Maybe it’s because nobody is really supposed to have an iPhone-wannabe phone for more than a couple of years, but the reason is more likely that my phone is charging all the time. It’s merely a habit of negligence, that I don’t use my phone and don’t care about it so much. I let it charge when I don’t use it, so it’s 100% when I’m leaving home. Once again, wrong. This phone wasn’t designed for people who work from home and have better toys to play with.

And of course I had adaptive charging enabled. Indeed, it did limit the charging level to 80% occasionally, giving me the false confidence that the the battery wouldn’t become a balloon. So here’s what my battery looked like when it was eventually taken out from my phone, dedicated to all of you out there who doubt the need to keep the charging level below 100%.

Google Pixel 6 Pro's battery inflated

(click to enlarge)

It may not look very inflated, but believe me, the plastic wrapping was puffy and a bit scary to touch.

The battery’s part number of this battery is G63QN, by the way.
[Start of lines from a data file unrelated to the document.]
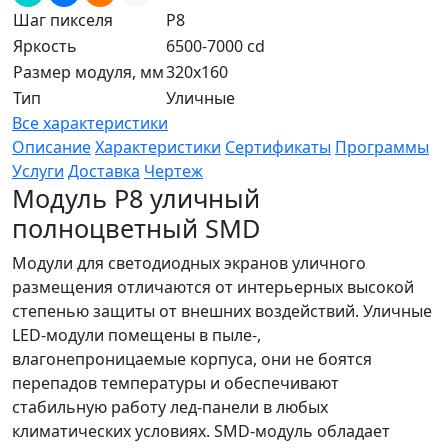
Шаг пикселя
P8
Яркость
6500-7000 cd
Размер модуля, мм
320x160
Тип
Уличные
Все характеристики
Описание
Характеристики
Сертификаты
Программы
Услуги
Доставка
Чертеж
Модуль P8 уличный
полноцветный SMD
Модули для светодиодных экранов уличного
размещения отличаются от интерьерных высокой
степенью защиты от внешних воздействий. Уличные
LED-модули помещены в пыле-,
влагонепроницаемые корпуса, они не боятся
перепадов температуры и обеспечивают
стабильную работу лед-панели в любых
климатических условиях. SMD-модуль обладает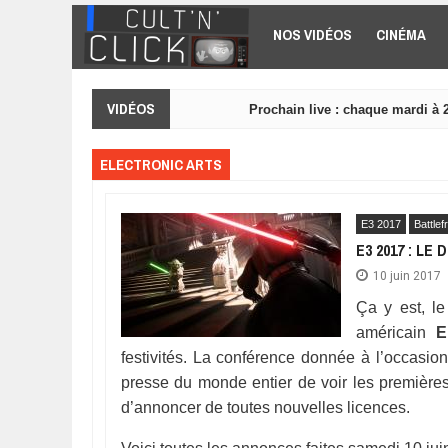
Aller au contenu principal
NOS VIDÉOS
CINÉMA
VIDÉOS
Prochain live : chaque mardi à 
ELECTRONIC ARTS
E3 2017
Battlefr
E3 2017 : L
10 juin 2017
Ça y est, le
américain
E
festivités. La conférence donnée à l’occasi
presse du monde entier de voir les première
d’annoncer de toutes nouvelles licences.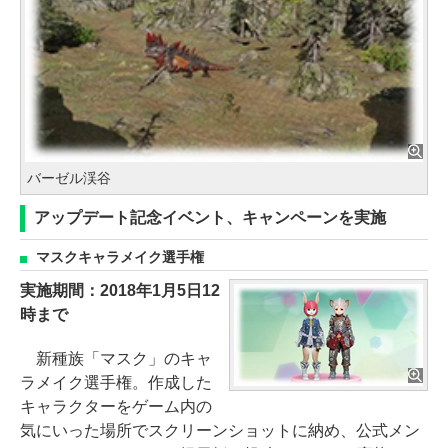
バーゼル渓谷
アップデート記念イベント、キャンペーンを実施
マスクキャラメイク選手権
実施期間：2018年1月5日12
時まで
新種族「マスク」のキャ
ラメイク選手権。作成した
キャラクターをゲーム内の
気にいった場所でスクリーンショットに納め、公式メン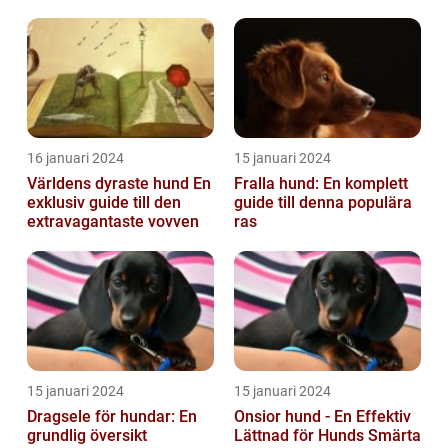
16 januari 2024
15 januari 2024
Världens dyraste hund En
Fralla hund: En komplett
exklusiv guide till den
guide till denna populära
extravagantaste vovven
ras
15 januari 2024
15 januari 2024
Dragsele för hundar: En
Onsior hund - En Effektiv
grundlig översikt
Lättnad för Hunds Smärta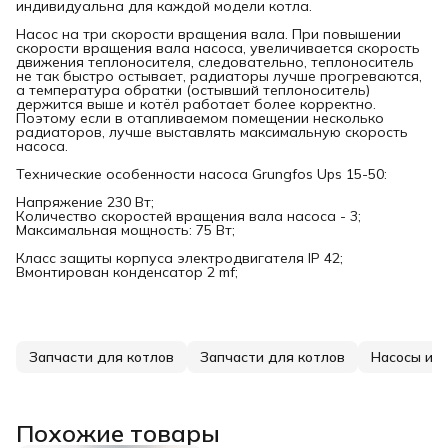
индивидуальна для каждой модели котла.
Насос на три скорости вращения вала. При повышении
скорости вращения вала насоса, увеличивается скорость
движения теплоносителя, следовательно, теплоноситель
не так быстро остывает, радиаторы лучше прогреваются,
а температура обратки (остывший теплоноситель)
держится выше и котёл работает более корректно.
Поэтому если в отапливаемом помещении несколько
радиаторов, лучше выставлять максимальную скорость
насоса.
Технические особенности насоса Grungfos Ups 15-50:
Напряжение 230 Вт;
Количество скоростей вращения вала насоса - 3;
Максимальная мощность: 75 Вт;
Класс защиты корпуса электродвигателя IP 42;
Вмонтирован конденсатор 2 mf;
Запчасти для котлов
Запчасти для котлов
Насосы и т
Похожие товары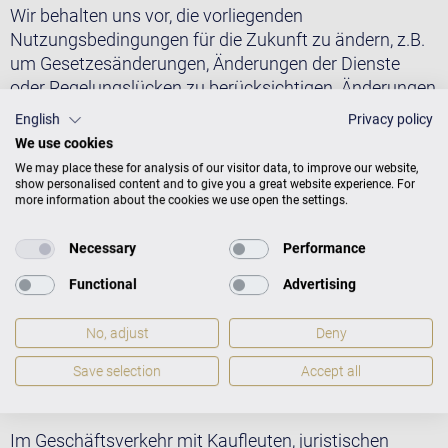
Wir behalten uns vor, die vorliegenden
Nutzungsbedingungen für die Zukunft zu ändern, z.B.
um Gesetzesänderungen, Änderungen der Dienste
oder Regelungslücken zu berücksichtigen. Änderungen
der Allgemeinen Nutzungsbedingungen werden wir
English
Privacy policy
mindestens vier Wochen vor Inkrafttreten ankündigen.
We use cookies
Die Änderungen werden wirksam, wenn Sie nicht
We may place these for analysis of our visitor data, to improve our website,
innerhalb von vier Wochen nach der Ankündigung
show personalised content and to give you a great website experience. For
more information about the cookies we use open the settings.
widersprechen. Wir weisen Sie bei der Ankündigung
der Änderungen auf das Recht zum Widerspruch und
Necessary
Performance
die Folgen des Ausbleibens eines Widerspruchs hin.
Widersprechen Sie innerhalb der genannten Frist,
Functional
Advertising
gelten für Ihre Nutzung der Dienste weiterhin die
bisherigen vertraglichen Regelungen.
No, adjust
Deny
5. Schlussbestimmungen und anwendbares Recht
Save selection
Accept all
Erfüllungsort ist der Sitz des Anbieters, also Berlin.
Im Geschäftsverkehr mit Kaufleuten, juristischen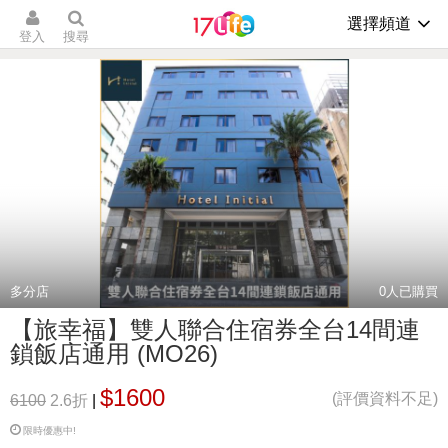
選擇頻道
登入
搜尋
多分店
0
人已購買
【旅幸福】雙人聯合住宿券全台14間連
鎖飯店通用 (MO26)
$1600
(評價資料不足)
6100
2.6折
|
限時優惠中!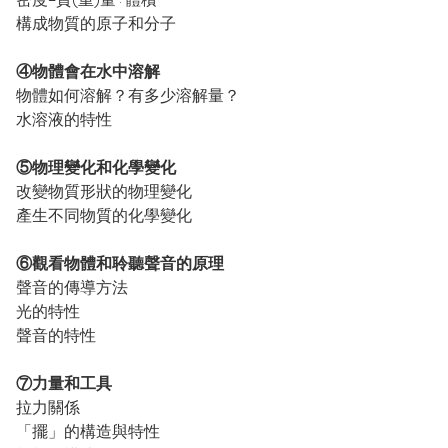
構成物質的原子和分子
④物體會在水中溶解
物體如何溶解？有多少溶解量？
水溶液的特性
⑤物理變化和化學變化
改變物質形狀的物理變化
產生不同物質的化學變化
⑥觀看物體和聆聽聲音的原理
聲音的傳導方法
光的特性
聲音的特性
⑦力量和工具
拉力關係
「擺」的構造與特性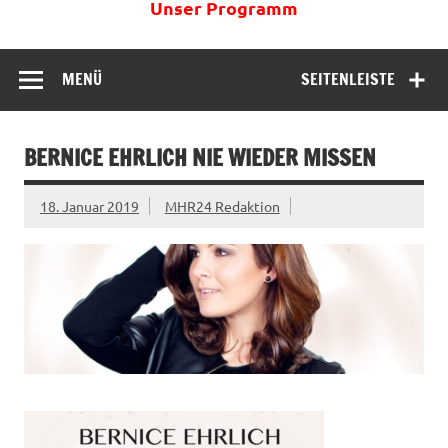
Unser Programm
MENÜ
SEITENLEISTE
BERNICE EHRLICH NIE WIEDER MISSEN
18. Januar 2019
MHR24 Redaktion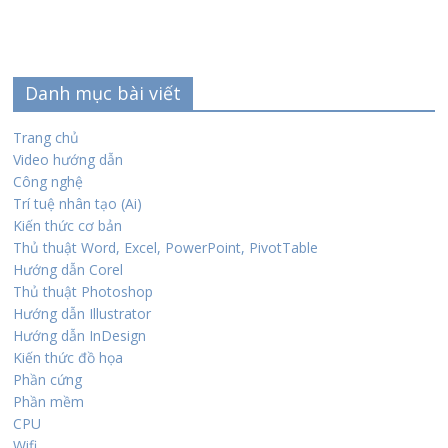
Danh mục bài viết
Trang chủ
Video hướng dẫn
Công nghệ
Trí tuệ nhân tạo (Ai)
Kiến thức cơ bản
Thủ thuật Word, Excel, PowerPoint, PivotTable
Hướng dẫn Corel
Thủ thuật Photoshop
Hướng dẫn Illustrator
Hướng dẫn InDesign
Kiến thức đồ họa
Phần cứng
Phần mềm
CPU
Wifi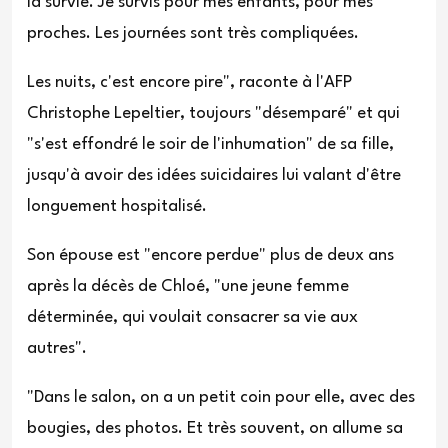
la survie. Je survis pour mes enfants, pour mes
proches. Les journées sont très compliquées.
Les nuits, c'est encore pire", raconte à l'AFP
Christophe Lepeltier, toujours "désemparé" et qui
"s'est effondré le soir de l'inhumation" de sa fille,
jusqu'à avoir des idées suicidaires lui valant d'être
longuement hospitalisé.
Son épouse est "encore perdue" plus de deux ans
après la décès de Chloé, "une jeune femme
déterminée, qui voulait consacrer sa vie aux
autres".
"Dans le salon, on a un petit coin pour elle, avec des
bougies, des photos. Et très souvent, on allume sa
Having the battery replaced was a little quest of its own, as I live in Israel, and not close to Tel-Aviv. I bought the battery from Gomobile, who were kind enough to offer me to hand over my phone for repair, and get it back a week afterwards, hopefully. They also offered a replacement phone.

Had I lived in the Tel-Aviv area, I would have had the option of going to their lab, and having the replacement done on spot.

I called a whole lot of shops in my area (Haifa), and the answer was somewhere between “we don’t do Google Pixel” to “it’s impossible to get a suitable battery in Israel”. A few of them told me to get a battery on Aliexpress and they would do the installation.

In the end, I talked with Gomobile’s lab, who were kind enough to agree to sell me a battery at 350 NIS. The lab guy emphasized that they would install the battery too for the same price, but I went for buying. I brought the battery and the phone to a shop called SuperLink at Haifa’s Grand Mall (גראנד קניון), and a guy worked hard for an hour to made the replacement. Taking the phone apart was surprisingly hard, and also to remove the battery. But it also looked like this was the first time this guy replaced a battery on this phone. The advantage of this shop is that it’s so small that they don’t have any lab to hide in. So I was there during the entire thing. Just to be sure the guy was gentle (he was). That cost me another 100 NIS, which is really little for all the work put in.

Limiting the charge level

So keeping the charge level at 100% seems to be harmful, even though there are plenty of speculations out there if it’s really 100% or if the phone only says it’s 100%, but holds a lower level. It’s actually quite simple to determine with any battery monitoring app: Check the voltage and compare with the battery’s spec. Personally, I don’t care.

But as someone who barely uses the phone and has already seen one battery turning into a bag of chips, lowering the battery level to 80% sounds like a good idea. Since my life doesn’t revolve around my phone, monitoring the charging level would turn into a chore.

There are plenty of apps out there that sound an alarm when the battery level exceeds a certain percentage, so it can be unplugged. That rather ridiculous solution is common because there is no way for an app to control the battery charging unless the phone is rooted (see my notes on how to root the phone) and the app has been granted root privileges. And of course, it’s a legit method if you’re hugging your phone 24/7.

But my phone is luckily rooted, so no problem with that. I’ve written a separate post about that.